The United Jewish Community of the Virginia Peninsula issued a statement criticizing the decision, and claimed festival organizers had offered to reinstate the event if it were held under a banner calling for a ceasefire.

Virginia’s Gov. Glenn Youngkin urged the organizers to reconsider the decision, writing on Monday: “Singling out the Jewish community by canceling this Hanukkah celebration is absurd.”

According to the Religious News Service, an annual bash in Washington D.C. called Latkes and Vodka was also canceled this year by its host, Steve Rabinowitz, a media consultant and former press aide in the Bill Clinton White House.

In an email on Tuesday, he reportedly said: “I just don’t feel right hosting a party this year, given October 7 and in the middle of an actual war.”

The Zony Mash Beer Project, a brewery and events space in New Orleans, Louisiana, which was due to hold a Hanukkah celebration on the first night of the festival, abruptly announced it was canceling the event on Wednesday.

In a statement, it attributed the decision to “external tensions,l” without specifying what those were.

“Our intent has always been to host a lighthearted and conflict-free celebration, providing a space for diverse communities to come together and enjoy the spirit of Hanukkah,” the beer project wrote. “Unfortunately, challenges beyond our control have compromised our ability to ensure a joyful and safe environment.”

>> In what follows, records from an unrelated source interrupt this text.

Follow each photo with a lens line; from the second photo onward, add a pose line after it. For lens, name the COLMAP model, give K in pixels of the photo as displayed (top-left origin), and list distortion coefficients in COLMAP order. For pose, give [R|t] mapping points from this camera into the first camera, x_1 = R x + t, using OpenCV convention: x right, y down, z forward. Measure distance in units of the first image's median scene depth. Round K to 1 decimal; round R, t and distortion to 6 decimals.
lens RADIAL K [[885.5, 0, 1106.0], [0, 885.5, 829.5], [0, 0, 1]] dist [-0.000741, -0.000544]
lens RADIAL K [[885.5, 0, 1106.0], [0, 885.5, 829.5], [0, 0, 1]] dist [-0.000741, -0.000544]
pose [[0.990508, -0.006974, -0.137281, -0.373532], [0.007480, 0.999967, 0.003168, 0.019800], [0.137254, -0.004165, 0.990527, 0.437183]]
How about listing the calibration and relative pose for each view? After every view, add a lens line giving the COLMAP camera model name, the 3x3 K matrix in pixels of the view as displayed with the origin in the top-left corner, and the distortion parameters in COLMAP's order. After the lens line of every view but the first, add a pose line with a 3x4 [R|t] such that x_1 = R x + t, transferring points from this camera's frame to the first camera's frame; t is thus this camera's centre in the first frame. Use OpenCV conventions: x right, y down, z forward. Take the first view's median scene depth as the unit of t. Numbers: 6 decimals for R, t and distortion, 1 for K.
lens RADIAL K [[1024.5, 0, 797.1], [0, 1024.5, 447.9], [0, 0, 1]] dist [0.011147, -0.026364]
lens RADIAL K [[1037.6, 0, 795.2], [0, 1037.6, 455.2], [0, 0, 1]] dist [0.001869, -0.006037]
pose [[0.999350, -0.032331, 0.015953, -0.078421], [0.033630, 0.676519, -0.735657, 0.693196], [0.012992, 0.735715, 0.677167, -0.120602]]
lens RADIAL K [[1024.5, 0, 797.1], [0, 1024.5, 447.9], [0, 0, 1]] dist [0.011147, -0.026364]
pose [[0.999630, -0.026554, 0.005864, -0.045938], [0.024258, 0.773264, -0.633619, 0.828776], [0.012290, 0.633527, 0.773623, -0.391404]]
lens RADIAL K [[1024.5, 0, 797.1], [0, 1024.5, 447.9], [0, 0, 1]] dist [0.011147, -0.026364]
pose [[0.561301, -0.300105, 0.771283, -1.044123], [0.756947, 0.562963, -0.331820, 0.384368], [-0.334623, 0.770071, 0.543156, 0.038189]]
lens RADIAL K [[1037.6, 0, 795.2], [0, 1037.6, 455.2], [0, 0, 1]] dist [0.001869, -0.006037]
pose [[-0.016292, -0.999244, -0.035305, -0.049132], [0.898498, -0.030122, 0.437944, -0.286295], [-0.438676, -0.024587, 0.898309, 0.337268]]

Adam Mayer, a Jewish activist who runs a pop-up called Latke Daddy, who has publicly criticized Israel’s intervention in Gaza, said in his own statement that he had been disinvited “respectfully” after other members of the Jewish community expressed unhappiness with his position.

A Jewish-owned house in Houston, Texas which has for the past few years with a blue and white light display, encouraging others to visit it, said it would be toning down the display this year over the war between Israel and Hamas.

In a statement on November 26, the owners said: “In light of current events, the Hannukah House is still aglow, with only white lights in the hope of peace.”

Rabbi Brad Hirschfield, an author and president of the National Jewish Center for Learning and Leadership, will still be celebrating Hanukkah at home, but will not be hosting an open house this year as he traditionally does.

“I don’t entirely know how you can celebrate a festival of victory fully and completely when we are a people at war,” he told the Religious News Service. “That’s a challenge.”